▸ TASK PROMPT: Leaving out any pictures, transcribe every record exactly.

▸ DATA SUPPLIED:
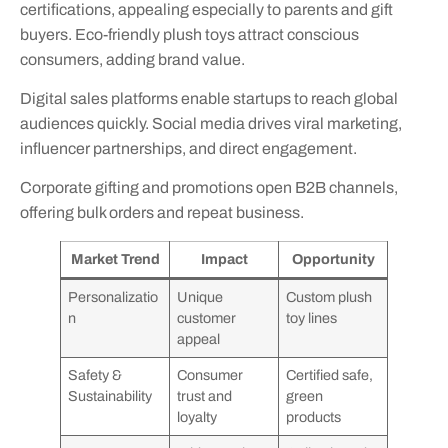
certifications, appealing especially to parents and gift
buyers. Eco-friendly plush toys attract conscious
consumers, adding brand value.
Digital sales platforms enable startups to reach global
audiences quickly. Social media drives viral marketing,
influencer partnerships, and direct engagement.
Corporate gifting and promotions open B2B channels,
offering bulk orders and repeat business.
Market Trend
Impact
Opportunity
Personalizatio
Unique
Custom plush
n
customer
toy lines
appeal
Safety &
Consumer
Certified safe,
Sustainability
trust and
green
loyalty
products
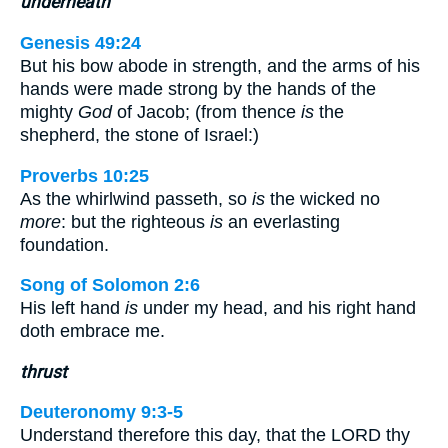
underneath
Genesis 49:24
But his bow abode in strength, and the arms of his
hands were made strong by the hands of the
mighty
God
of Jacob; (from thence
is
the
shepherd, the stone of Israel:)
Proverbs 10:25
As the whirlwind passeth, so
is
the wicked no
more
: but the righteous
is
an everlasting
foundation.
Song of Solomon 2:6
His left hand
is
under my head, and his right hand
doth embrace me.
thrust
Deuteronomy 9:3-5
Understand therefore this day, that the LORD thy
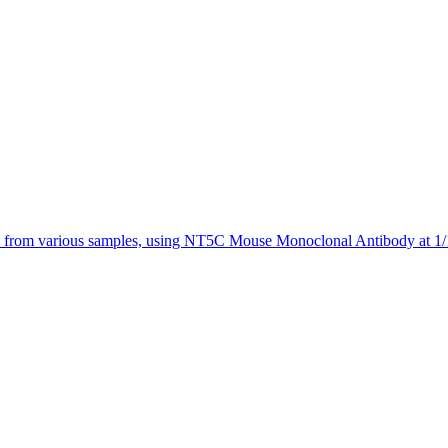
 from various samples, using NT5C Mouse Monoclonal Antibody at 1/1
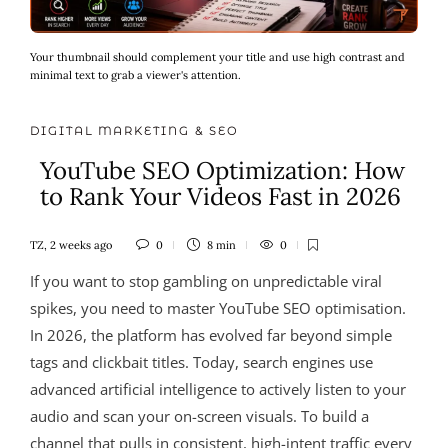
Your thumbnail should complement your title and use high contrast and
minimal text to grab a viewer's attention.
DIGITAL MARKETING & SEO
YouTube SEO Optimization: How
to Rank Your Videos Fast in 2026
TZ
,
2 weeks ago
0
8 min
0
If you want to stop gambling on unpredictable viral
spikes, you need to master YouTube SEO optimisation.
In 2026, the platform has evolved far beyond simple
tags and clickbait titles. Today, search engines use
advanced artificial intelligence to actively listen to your
audio and scan your on-screen visuals. To build a
channel that pulls in consistent, high-intent traffic every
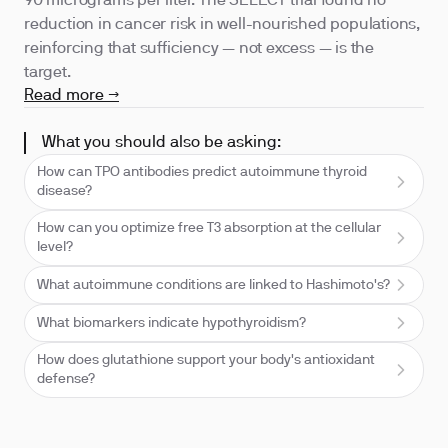
90 micrograms per liter. The SELECT trial found no
reduction in cancer risk in well-nourished populations,
reinforcing that sufficiency — not excess — is the
target.
Read more →
What you should also be asking:
How can TPO antibodies predict autoimmune thyroid
disease?
How can you optimize free T3 absorption at the cellular
level?
What autoimmune conditions are linked to Hashimoto's?
What biomarkers indicate hypothyroidism?
How does glutathione support your body's antioxidant
defense?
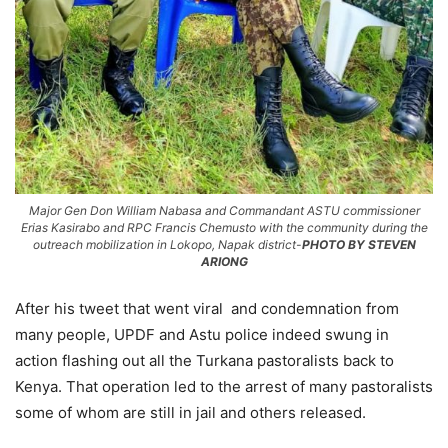
Major Gen Don William Nabasa and Commandant ASTU commissioner
Erias Kasirabo and RPC Francis Chemusto with the community during the
outreach mobilization in Lokopo, Napak district-
PHOTO BY STEVEN
ARIONG
After his tweet that went viral and condemnation from
many people, UPDF and Astu police indeed swung in
action flashing out all the Turkana pastoralists back to
Kenya. That operation led to the arrest of many pastoralists
some of whom are still in jail and others released.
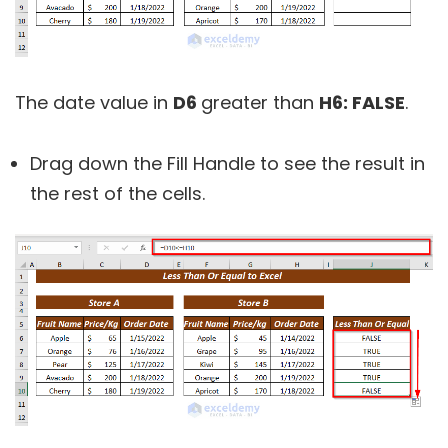
The date value in
D6
greater than
H6:
FALSE
.
Drag down the Fill Handle to see the result in
the rest of the cells.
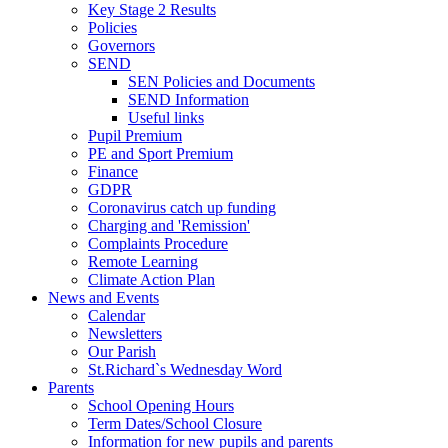
Key Stage 2 Results
Policies
Governors
SEND
SEN Policies and Documents
SEND Information
Useful links
Pupil Premium
PE and Sport Premium
Finance
GDPR
Coronavirus catch up funding
Charging and 'Remission'
Complaints Procedure
Remote Learning
Climate Action Plan
News and Events
Calendar
Newsletters
Our Parish
St.Richard`s Wednesday Word
Parents
School Opening Hours
Term Dates/School Closure
Information for new pupils and parents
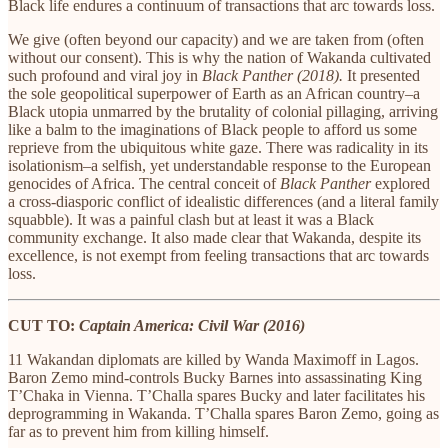
Black life endures a continuum of transactions that arc towards loss.
We give (often beyond our capacity) and we are taken from (often
without our consent). This is why the nation of Wakanda cultivated
such profound and viral joy in
Black Panther (2018).
It presented
the sole geopolitical superpower of Earth as an African country–a
Black utopia unmarred by the brutality of colonial pillaging, arriving
like a balm to the imaginations of Black people to afford us some
reprieve from the ubiquitous white gaze. There was radicality in its
isolationism–a selfish, yet understandable response to the European
genocides of Africa. The central conceit of
Black Panther
explored
a cross-diasporic conflict of idealistic differences (and a literal family
squabble). It was a painful clash but at least it was a Black
community exchange. It also made clear that Wakanda, despite its
excellence, is not exempt from feeling transactions that arc towards
loss.
CUT TO:
Captain America: Civil War (2016)
11 Wakandan diplomats are killed by Wanda Maximoff in Lagos.
Baron Zemo mind-controls Bucky Barnes into assassinating King
T’Chaka in Vienna. T’Challa spares Bucky and later facilitates his
deprogramming in Wakanda. T’Challa spares Baron Zemo, going as
far as to prevent him from killing himself.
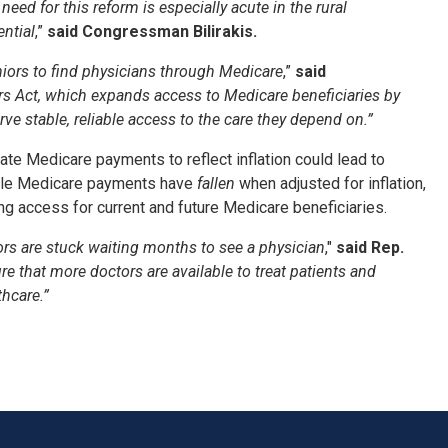
ed for this reform is especially acute in the rural
ntial
,”
said Congressman Bilirakis.
eniors to find physicians through Medicare
,”
said
ers Act, which expands access to Medicare beneficiaries by
e stable, reliable access to the care they depend on.”
e Medicare payments to reflect inflation could lead to
while Medicare payments have
fallen
when adjusted for inflation,
ng access for current and future Medicare beneficiaries.
iors are stuck waiting months to see a physician
,"
said Rep.
e that more doctors are available to treat patients and
hcare.”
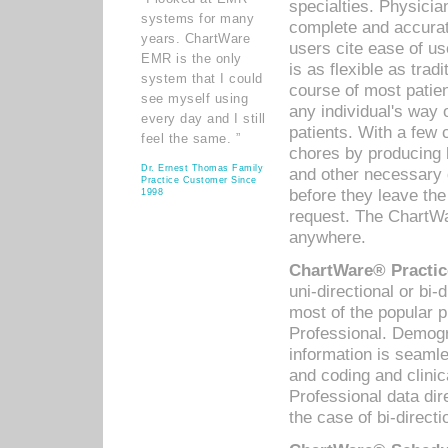
specialties. Physicia
systems for many
complete and accurat
years. ChartWare
users cite ease of us
EMR is the only
is as flexible as trad
system that I could
course of most patie
see myself using
any individual's way 
every day and I still
patients. With a few
feel the same. ”
chores by producing l
Dr. Ernest Thomas Family
and other necessary
Practice Customer Since
before they leave the 
1998
request. The ChartWa
anywhere.
ChartWare® Practic
uni-directional or bi-
most of the popular
Professional. Demog
information is seaml
and coding and clini
Professional data di
the case of bi-directi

▸ OUTPUT FOR THIS EXERCISE:
certifications, appealing especially to parents and gift
buyers. Eco-friendly plush toys attract conscious
consumers, adding brand value.
Digital sales platforms enable startups to reach global
audiences quickly. Social media drives viral marketing,
influencer partnerships, and direct engagement.
Corporate gifting and promotions open B2B channels,
offering bulk orders and repeat business.
Market Trend
Impact
Opportunity
Personalizatio
Unique
Custom plush
n
customer
toy lines
appeal
Safety &
Consumer
Certified safe,
Sustainability
trust and
green
loyalty
products
underneath
Genesis 49:24
But his bow abode in strength, and the arms of his
hands were made strong by the hands of the
mighty
God
of Jacob; (from thence
is
the
shepherd, the stone of Israel:)
Proverbs 10:25
As the whirlwind passeth, so
is
the wicked no
more
: but the righteous
is
an everlasting
foundation.
Song of Solomon 2:6
His left hand
is
under my head, and his right hand
doth embrace me.
thrust
Deuteronomy 9:3-5
Understand therefore this day, that the LORD thy
 from various samples, using NT5C Mouse Monoclonal Antibody at 1/1
Your thumbnail should complement your title and use high contrast and
minimal text to grab a viewer's attention.
DIGITAL MARKETING & SEO
YouTube SEO Optimization: How
to Rank Your Videos Fast in 2026
TZ
,
2 weeks ago
0
8 min
0
If you want to stop gambling on unpredictable viral
spikes, you need to master YouTube SEO optimisation.
In 2026, the platform has evolved far beyond simple
tags and clickbait titles. Today, search engines use
advanced artificial intelligence to actively listen to your
audio and scan your on-screen visuals. To build a
channel that pulls in consistent, high-intent traffic every
90 micrograms per liter. The SELECT trial found no
reduction in cancer risk in well-nourished populations,
reinforcing that sufficiency — not excess — is the
target.
Read more →
What you should also be asking:
How can TPO antibodies predict autoimmune thyroid
disease?
How can you optimize free T3 absorption at the cellular
level?
What autoimmune conditions are linked to Hashimoto's?
What biomarkers indicate hypothyroidism?
How does glutathione support your body's antioxidant
defense?
Major Gen Don William Nabasa and Commandant ASTU commissioner
Erias Kasirabo and RPC Francis Chemusto with the community during the
outreach mobilization in Lokopo, Napak district-
PHOTO BY STEVEN
ARIONG
After his tweet that went viral and condemnation from
many people, UPDF and Astu police indeed swung in
action flashing out all the Turkana pastoralists back to
Kenya. That operation led to the arrest of many pastoralists
some of whom are still in jail and others released.
The date value in
D6
greater than
H6:
FALSE
.
Drag down the Fill Handle to see the result in
the rest of the cells.
Key Stage 2 Results
Policies
Governors
SEND
SEN Policies and Documents
SEND Information
Useful links
Pupil Premium
PE and Sport Premium
Finance
GDPR
Coronavirus catch up funding
Charging and 'Remission'
Complaints Procedure
Remote Learning
Climate Action Plan
News and Events
Calendar
Newsletters
Our Parish
St.Richard`s Wednesday Word
Parents
School Opening Hours
Term Dates/School Closure
Information for new pupils and parents
Black life endures a continuum of transactions that arc towards loss.
We give (often beyond our capacity) and we are taken from (often
without our consent). This is why the nation of Wakanda cultivated
such profound and viral joy in
Black Panther (2018).
It presented
the sole geopolitical superpower of Earth as an African country–a
Black utopia unmarred by the brutality of colonial pillaging, arriving
like a balm to the imaginations of Black people to afford us some
reprieve from the ubiquitous white gaze. There was radicality in its
isolationism–a selfish, yet understandable response to the European
genocides of Africa. The central conceit of
Black Panther
explored
a cross-diasporic conflict of idealistic differences (and a literal family
squabble). It was a painful clash but at least it was a Black
community exchange. It also made clear that Wakanda, despite its
excellence, is not exempt from feeling transactions that arc towards
loss.
CUT TO:
Captain America: Civil War (2016)
11 Wakandan diplomats are killed by Wanda Maximoff in Lagos.
Baron Zemo mind-controls Bucky Barnes into assassinating King
T’Chaka in Vienna. T’Challa spares Bucky and later facilitates his
deprogramming in Wakanda. T’Challa spares Baron Zemo, going as
far as to prevent him from killing himself.
ed for this reform is especially acute in the rural
ntial
,”
said Congressman Bilirakis.
eniors to find physicians through Medicare
,”
said
ers Act, which expands access to Medicare beneficiaries by
e stable, reliable access to the care they depend on.”
e Medicare payments to reflect inflation could lead to
while Medicare payments have
fallen
when adjusted for inflation,
ng access for current and future Medicare beneficiaries.
iors are stuck waiting months to see a physician
,"
said Rep.
e that more doctors are available to treat patients and
hcare.”
specialties. Physicia
systems for many
complete and accurat
years. ChartWare
users cite ease of us
EMR is the only
is as flexible as trad
system that I could
course of most patie
see myself using
any individual's way 
every day and I still
patients. With a few
feel the same. ”
chores by producing l
Dr. Ernest Thomas Family
and other necessary
Practice Customer Since
before they leave the 
1998
request. The ChartWa
anywhere.
ChartWare® Practic
uni-directional or bi-
most of the popular
Professional. Demog
information is seaml
and coding and clini
Professional data di
the case of bi-directi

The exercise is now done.